Sette custodie cautelari in provincia di Salerno.

Prostituzione minorileSalerno, 5 giugno – Smerciavano sesso a pagamento con annunci sul web, le quattro ragazze e i tre ragazzi coinvolti nel caso di prostituzione minorile in provincia di Salerno. Con l’appoggio e la complicità di un adulto che forniva ai ragazzi un appartamento a Sant’Egidio del Monte Albino, in cambio di una parte del ricavato da ogni incontro, si prostituivano per un profitto che variava dai 40 ai 200 euro, per una fascia d’età dei clienti compresa dai 30 ai 67 anni.

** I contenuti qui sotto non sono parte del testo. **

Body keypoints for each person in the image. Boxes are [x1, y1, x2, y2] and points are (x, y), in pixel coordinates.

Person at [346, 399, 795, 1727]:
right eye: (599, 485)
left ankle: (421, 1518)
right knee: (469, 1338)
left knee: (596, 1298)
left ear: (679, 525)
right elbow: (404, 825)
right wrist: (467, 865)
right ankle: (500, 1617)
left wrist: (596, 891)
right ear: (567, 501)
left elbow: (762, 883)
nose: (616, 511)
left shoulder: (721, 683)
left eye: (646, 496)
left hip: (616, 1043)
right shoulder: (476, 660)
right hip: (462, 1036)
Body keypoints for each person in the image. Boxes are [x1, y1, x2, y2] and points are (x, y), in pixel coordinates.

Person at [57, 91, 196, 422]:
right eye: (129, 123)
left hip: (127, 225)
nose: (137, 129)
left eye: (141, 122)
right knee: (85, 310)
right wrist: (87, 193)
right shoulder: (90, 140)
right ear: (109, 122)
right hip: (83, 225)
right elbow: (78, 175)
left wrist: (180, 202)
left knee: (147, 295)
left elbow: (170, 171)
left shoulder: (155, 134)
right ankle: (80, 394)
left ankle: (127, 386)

La Procura locale ha richiesto al Gip di Salerno di eseguire sette misure di custodia cautelare nei confronti delle persone implicate nella vicenda. Uno di questi, con l’accusa di sfruttamento e favoreggiamento della prostituzione minorile, è finito in carcere mentre gli altri sono stati accusati di atti sessuali con minori e quattro di loro sono anche finiti agli arresti domiciliari. Gli indagati sono delle province di Salerno e Avellino.

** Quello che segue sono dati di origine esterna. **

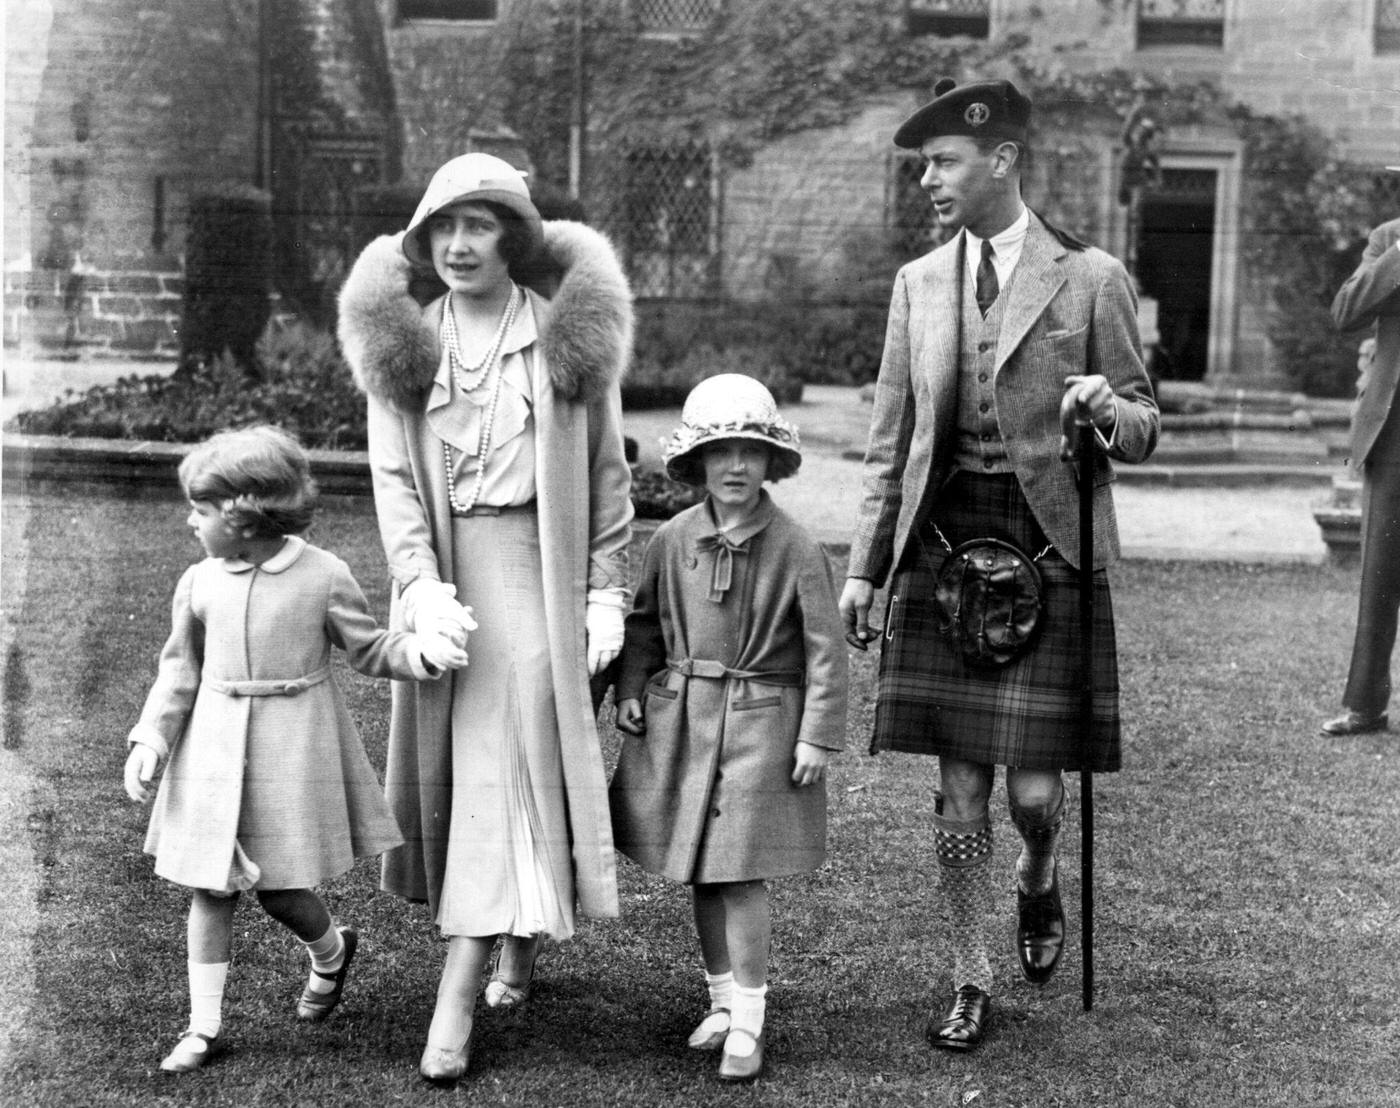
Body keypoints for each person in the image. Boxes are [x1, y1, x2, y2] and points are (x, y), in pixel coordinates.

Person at [838, 78, 1159, 1051]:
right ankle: (968, 976)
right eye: (924, 164)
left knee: (1029, 795)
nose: (927, 180)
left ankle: (1036, 870)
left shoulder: (1090, 276)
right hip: (943, 549)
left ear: (1001, 160)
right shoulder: (916, 283)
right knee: (956, 790)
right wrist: (862, 567)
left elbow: (1144, 428)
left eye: (941, 162)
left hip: (1047, 543)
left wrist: (1106, 407)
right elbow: (888, 441)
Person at [336, 152, 634, 1083]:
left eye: (481, 225)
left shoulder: (562, 338)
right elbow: (394, 484)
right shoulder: (406, 345)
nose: (461, 245)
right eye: (444, 229)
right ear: (425, 242)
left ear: (514, 236)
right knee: (473, 776)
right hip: (446, 585)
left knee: (510, 756)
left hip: (536, 580)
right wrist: (418, 589)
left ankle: (455, 997)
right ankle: (516, 942)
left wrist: (603, 591)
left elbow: (607, 482)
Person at [123, 425, 469, 1074]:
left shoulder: (323, 575)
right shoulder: (199, 582)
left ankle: (332, 952)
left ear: (244, 514)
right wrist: (151, 738)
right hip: (212, 749)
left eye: (200, 509)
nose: (190, 521)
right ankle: (204, 1026)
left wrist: (420, 652)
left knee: (281, 890)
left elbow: (369, 647)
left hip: (293, 745)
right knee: (211, 887)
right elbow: (179, 671)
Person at [610, 374, 848, 1082]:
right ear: (694, 464)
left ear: (772, 461)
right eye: (720, 453)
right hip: (683, 720)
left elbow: (825, 649)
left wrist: (815, 734)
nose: (736, 467)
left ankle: (750, 1018)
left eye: (750, 452)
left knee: (741, 872)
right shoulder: (674, 539)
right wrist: (629, 686)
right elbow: (645, 624)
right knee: (701, 874)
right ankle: (719, 1001)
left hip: (760, 725)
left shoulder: (797, 547)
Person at [1322, 192, 1400, 737]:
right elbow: (1345, 313)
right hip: (1392, 430)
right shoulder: (1386, 238)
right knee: (1378, 574)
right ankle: (1366, 705)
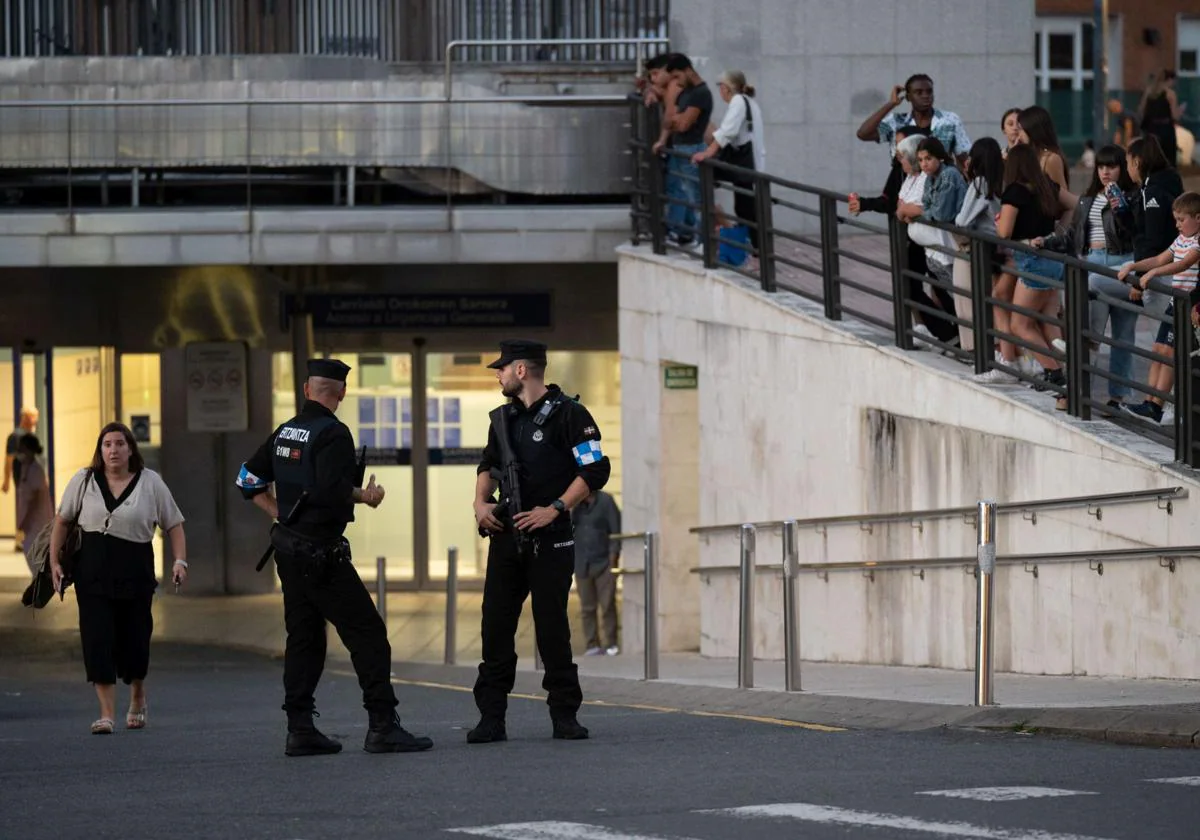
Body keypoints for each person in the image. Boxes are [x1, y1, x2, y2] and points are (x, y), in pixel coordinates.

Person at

I carabinieri del comando provinciale di Salerno hanno portato allo scoperto un giro di prostituzione minorile nell’agro sarnese nocerino, mettendo in atto le misure cautelari disposte dal Gip del tribunale di Salerno. Durante la conferenza stampa, Erminio Rinaldi, Procuratore della Repubblica, ha affermato: “La cosa fondamentale di questa vicenda è che è un episodio particolarmente allarmante di come la cultura soprattutto tra i giovani, sia scesa notevolmente rispetto a quella degli anni passati. I genitori, oggi più di ieri, devono seguirli, sorvegliarli, specialmente in quest’età difficile in cui non si è ne carne ne pesce[…] bisogna essere vicino ai propri figli.